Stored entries
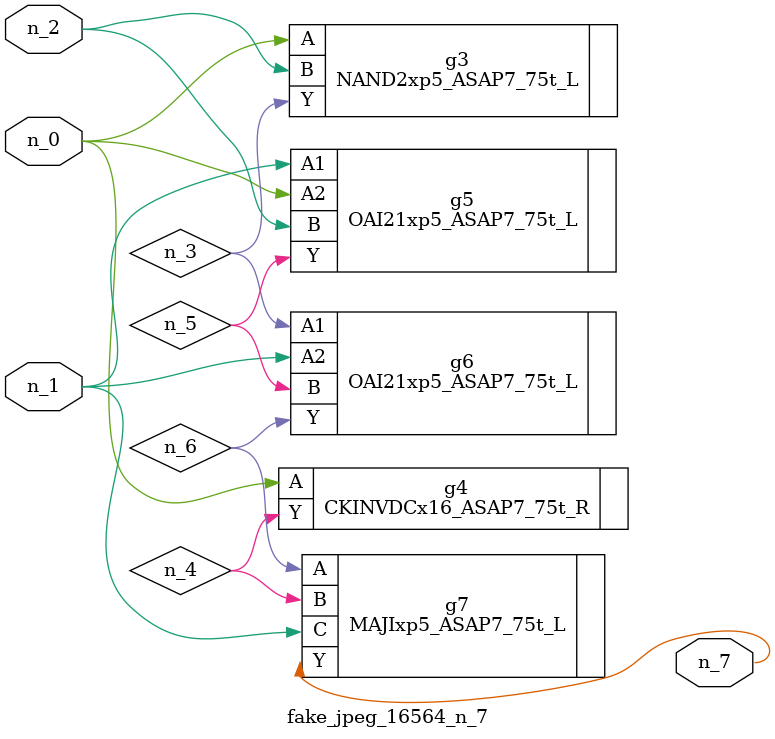
<source format=v>
module fake_jpeg_16564_n_7 (n_0, n_2, n_1, n_7);

input n_0;
input n_2;
input n_1;

output n_7;

wire n_3;
wire n_4;
wire n_6;
wire n_5;

NAND2xp5_ASAP7_75t_L g3 ( 
.A(n_0),
.B(n_2),
.Y(n_3)
);

CKINVDCx16_ASAP7_75t_R g4 ( 
.A(n_0),
.Y(n_4)
);

OAI21xp5_ASAP7_75t_L g5 ( 
.A1(n_1),
.A2(n_0),
.B(n_2),
.Y(n_5)
);

OAI21xp5_ASAP7_75t_L g6 ( 
.A1(n_3),
.A2(n_1),
.B(n_5),
.Y(n_6)
);

MAJIxp5_ASAP7_75t_L g7 ( 
.A(n_6),
.B(n_4),
.C(n_1),
.Y(n_7)
);


endmodule
</source>
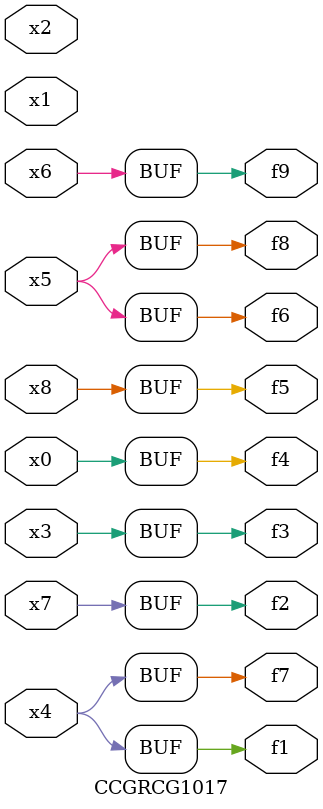
<source format=v>
module CCGRCG1017(
	input x0, x1, x2, x3, x4, x5, x6, x7, x8,
	output f1, f2, f3, f4, f5, f6, f7, f8, f9
);
	assign f1 = x4;
	assign f2 = x7;
	assign f3 = x3;
	assign f4 = x0;
	assign f5 = x8;
	assign f6 = x5;
	assign f7 = x4;
	assign f8 = x5;
	assign f9 = x6;
endmodule

</source>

WHAT IS REQUIRED: Every record must be copied exactly, with images dropped from the result.

TASK RESPONSE:
<source format=v>
module fake_jpeg_16564_n_7 (n_0, n_2, n_1, n_7);

input n_0;
input n_2;
input n_1;

output n_7;

wire n_3;
wire n_4;
wire n_6;
wire n_5;

NAND2xp5_ASAP7_75t_L g3 ( 
.A(n_0),
.B(n_2),
.Y(n_3)
);

CKINVDCx16_ASAP7_75t_R g4 ( 
.A(n_0),
.Y(n_4)
);

OAI21xp5_ASAP7_75t_L g5 ( 
.A1(n_1),
.A2(n_0),
.B(n_2),
.Y(n_5)
);

OAI21xp5_ASAP7_75t_L g6 ( 
.A1(n_3),
.A2(n_1),
.B(n_5),
.Y(n_6)
);

MAJIxp5_ASAP7_75t_L g7 ( 
.A(n_6),
.B(n_4),
.C(n_1),
.Y(n_7)
);


endmodule
</source>
<source format=v>
module CCGRCG1017(
	input x0, x1, x2, x3, x4, x5, x6, x7, x8,
	output f1, f2, f3, f4, f5, f6, f7, f8, f9
);
	assign f1 = x4;
	assign f2 = x7;
	assign f3 = x3;
	assign f4 = x0;
	assign f5 = x8;
	assign f6 = x5;
	assign f7 = x4;
	assign f8 = x5;
	assign f9 = x6;
endmodule

</source>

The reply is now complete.